Unlike most 13-year-old girls, Black is enjoying a different kind of summer day by the water's edge. Instead of her tan, Black is worried about the acidity of the water.
"I like learning. The world fascinates me," Black said as she jots down the pH readings indicated by the greenish color on a test strip.
Usually, Black is one of the only girls in her middle school class who is passionate about science. But today on the stream cutting through the Westminster College campus, Black is surrounded by 13-year-old girls who are just as excited about science.
The girls-only science camp at Westminster offers Salt Lake girls the chance to jump into science experiments during the summer before eighth grade. One of several area science camps for middle-schoolers, the Westminster girls camp costs only $25 for a week of programs and lodging thanks to federal grants.
"I thought it'd be neat to meet girls who love nature and science as much as I do," said Black, who aspires to be a pediatrician. "It doesn't seem like there's very many girls, so we find common interests in what we want to do with science in our future."
The goal is to get girls interested in science before they have to make decisions on what classes to take in high school, said Carolyn Connell, associate dean of arts at Westminster. The summer camp - titled AWE + SUM Camp - can get girls started on a path to a career in science, a field that is woefully behind in gender equity, she said.
"Women continue to be somewhat underrepresented in the math and science fields. It's better than it was 30 years ago, but still not on a par with men," Connell said. "This is encouraging them to think about those professions that are traditionally male-dominated fields."
In addition, the summer science camps get girls thinking about going to college, period. Spending a week on a college campus with other girls gets the campers comfortable in a college setting, she said.
And the moderate cost targets girls from lower-income homes who may not have many opportunities for summertime learning.
"It's a critical age. It's an age when girls lose self-esteem, self-confidence, and that includes confidence in their abilities to do math and science," Connell said.

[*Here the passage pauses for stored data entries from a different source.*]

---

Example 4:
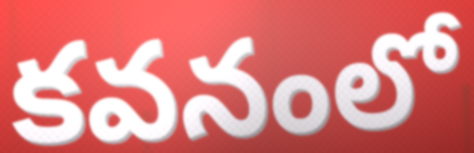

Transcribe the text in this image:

కవనంలో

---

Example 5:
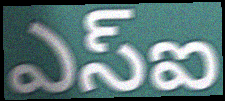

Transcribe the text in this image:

ఎస్ఐ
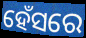
ହେଁସରେ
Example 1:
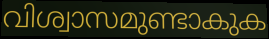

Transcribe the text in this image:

വിശ്വാസമുണ്ടാകുക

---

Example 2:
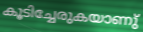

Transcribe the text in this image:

കൂടിച്ചേരുകയാണു്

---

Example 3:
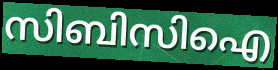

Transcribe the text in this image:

സിബിസിഐ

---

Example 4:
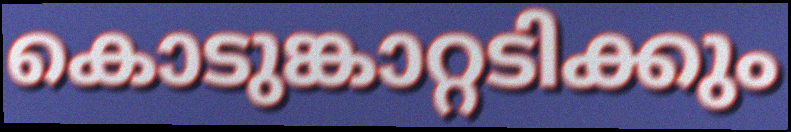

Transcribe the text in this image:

കൊടുങ്കാറ്റടിക്കും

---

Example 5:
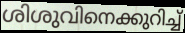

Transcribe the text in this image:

ശിശുവിനെക്കുറിച്ച്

To make sure the summer science lessons don't go by the wayside once school starts, Connell meets with the girls the following January to ensure they are choosing classes that can help them get to college and into a science major.

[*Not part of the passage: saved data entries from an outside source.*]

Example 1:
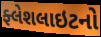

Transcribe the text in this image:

ફ્લેશલાઇટનો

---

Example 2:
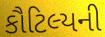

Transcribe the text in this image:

કૌટિલ્યની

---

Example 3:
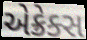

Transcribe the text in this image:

એક્રેક્સ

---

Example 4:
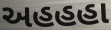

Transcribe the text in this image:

અહહહા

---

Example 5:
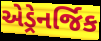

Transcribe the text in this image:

એડ્રેનર્જિક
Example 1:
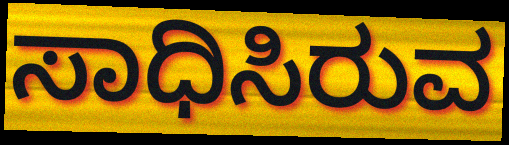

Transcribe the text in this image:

ಸಾಧಿಸಿರುವ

"If they don't prepare, then they sort of close off some options for future careers. If you get to college and you're behind in math and science, there are certain majors that become difficult to pursue," she said.
Along with the girl's camp, Westminster also runs several other math and science camps for boys and girls in high school. From aviation to personal finance, the camps are geared to helping students prepare for college.
At Salt Lake Community College, an emphasis in science is also drawing elementary school students into computer labs and high-tech experiments. The "Slick" summer workshops allow students ages 11-17 to get a glimpse into the field of engineering during the four-day camps.
"The girls love it, but they are a little intimidated by the math and science," said Sharon DeReamer, coordinator of the SLCC workshops.
For Lindsey Tucker, 11, the SLCC camp is a way to get the hands-on experience that she doesn't usually get in her regular school. A Lego robot complete with touch sensors, for example, isn't something she would normally get to build during school hours.
Her favorite experiment, though, was creating a sound system using a memory board and resister plugs.
"You had to memorize it and figure out where everything goes. It made you use everything from school," she said.